Bruxelles, 18/02/2002 (Agence Europe) - Le verdict de Genève sur le montant des sanctions que l'Union est en droit d'imposer au négoce américain dans l'affaire dite des "FSC" est désormais attendu pour le 29 avril, soit un mois et un jour plus tard que prévu. Selon l'évaluation que Washington a transmise la semaine dernière au panel chargé de statuer sur ce point, la valeur commerciale d'exportations passibles de mesures tarifaires punitives devrait être plafonnée à 956 millions de dollars par an, ce qui représente moins d'un quart du préjudice invoqué par les Européens.
"Le montant que nous avançons est lié à l'impact que les FSC sont censés avoir sur les intérêts commerciaux de l'Union à proprement parler", a souligné le Représentant au commerce Robert Zoellick, en faisant valoir que "notre estimation repose sur les données factuelles de cette affaire, les règles de l'OMC et le bon sens". Et si l'Union chiffre la valeur cible à 4,043 milliards de dollars par an, c'est parce qu'elle a recouru à "une méthodologie qui n'a absolument rien à voir avec les standards juridiques de l'OMC ni avec les faits", estime-t-on à Washington.

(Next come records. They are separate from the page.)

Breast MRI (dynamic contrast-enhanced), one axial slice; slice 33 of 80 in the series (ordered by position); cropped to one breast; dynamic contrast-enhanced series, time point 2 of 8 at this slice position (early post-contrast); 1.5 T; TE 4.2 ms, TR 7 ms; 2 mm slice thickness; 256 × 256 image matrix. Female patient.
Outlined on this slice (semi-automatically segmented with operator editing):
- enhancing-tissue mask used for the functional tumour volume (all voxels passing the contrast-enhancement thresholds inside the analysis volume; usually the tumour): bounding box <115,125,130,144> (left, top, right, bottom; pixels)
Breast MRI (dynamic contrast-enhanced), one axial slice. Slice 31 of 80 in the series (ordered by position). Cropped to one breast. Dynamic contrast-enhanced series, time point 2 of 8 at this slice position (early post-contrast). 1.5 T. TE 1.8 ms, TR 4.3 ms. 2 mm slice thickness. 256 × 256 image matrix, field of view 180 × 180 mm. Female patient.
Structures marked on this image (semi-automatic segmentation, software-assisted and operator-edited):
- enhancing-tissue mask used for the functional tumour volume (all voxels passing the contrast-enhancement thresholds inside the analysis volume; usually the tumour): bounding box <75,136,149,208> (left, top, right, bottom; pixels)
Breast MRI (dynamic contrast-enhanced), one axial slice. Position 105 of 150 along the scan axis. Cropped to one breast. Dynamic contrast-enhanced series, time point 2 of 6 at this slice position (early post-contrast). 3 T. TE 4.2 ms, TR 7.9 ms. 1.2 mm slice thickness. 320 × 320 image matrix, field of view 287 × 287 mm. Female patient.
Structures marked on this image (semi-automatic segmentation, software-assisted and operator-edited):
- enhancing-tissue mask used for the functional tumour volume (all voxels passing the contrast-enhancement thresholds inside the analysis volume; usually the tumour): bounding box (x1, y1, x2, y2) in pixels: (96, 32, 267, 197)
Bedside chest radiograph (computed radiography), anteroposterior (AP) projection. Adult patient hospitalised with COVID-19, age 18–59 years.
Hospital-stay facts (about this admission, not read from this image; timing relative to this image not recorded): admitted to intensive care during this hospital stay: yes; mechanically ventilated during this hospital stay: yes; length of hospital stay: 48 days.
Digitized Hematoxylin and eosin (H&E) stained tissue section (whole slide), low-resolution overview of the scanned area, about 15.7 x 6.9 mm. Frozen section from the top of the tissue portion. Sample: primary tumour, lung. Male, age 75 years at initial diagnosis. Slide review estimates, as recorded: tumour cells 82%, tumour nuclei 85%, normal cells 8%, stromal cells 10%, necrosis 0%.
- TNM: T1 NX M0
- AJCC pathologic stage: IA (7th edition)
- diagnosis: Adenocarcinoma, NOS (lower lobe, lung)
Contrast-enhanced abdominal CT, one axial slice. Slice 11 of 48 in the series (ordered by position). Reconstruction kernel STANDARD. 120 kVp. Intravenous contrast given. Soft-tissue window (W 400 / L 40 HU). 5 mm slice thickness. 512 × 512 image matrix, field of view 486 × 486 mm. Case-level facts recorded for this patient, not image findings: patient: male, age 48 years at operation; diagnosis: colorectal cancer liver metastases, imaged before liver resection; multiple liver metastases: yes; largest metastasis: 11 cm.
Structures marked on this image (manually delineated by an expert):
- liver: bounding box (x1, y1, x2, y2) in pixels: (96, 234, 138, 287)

Dans le cadre de l'audition des parties qui se tiendra le 7 mars prochain à Genève, l'argumentation américaine se focalisera sans doute sur le caractère "disproportionné" de ce montant, dans la mesure où il procède de la somme des subventions illégales dont ont bénéficié les exportations "Made in America" en 2000 (ce qui ne peut être qu'un point de départ de l'évaluation, selon eux), alors qu'il devrait refléter l'impact estimé du dispositif américain sur le négoce européen. Dans cette optique, le chiffrage "approprié" se fonderait sur la part européenne du marché non-américain (exportations vers le reste du monde et ventes domestiques) qui est affectée, soit 26,8%... A l'exclusion de tout autre paramètre, notamment les pertes en terme de compétitivité des biens européens produits outre-Atlantique, ainsi que des exportations européennes et celles d'autres pays vers le marché américain. Washington signale dans ce contexte que la somme des aides fiscales à l'exportation pour l'année de référence n'est pas de 4,043 milliards de dollars comme le prétendent les Européens mais de 3,89 milliards dont il convient de déduire les sommes obtenues par des exportateurs de services, parce que les services ne sont pas couverts par l'Accord multilatéral sur les subventions au titre duquel le dispositif américain a été déclaré illégal, soit un total de 3,567 milliards de dollars par an. Sait-on jamais...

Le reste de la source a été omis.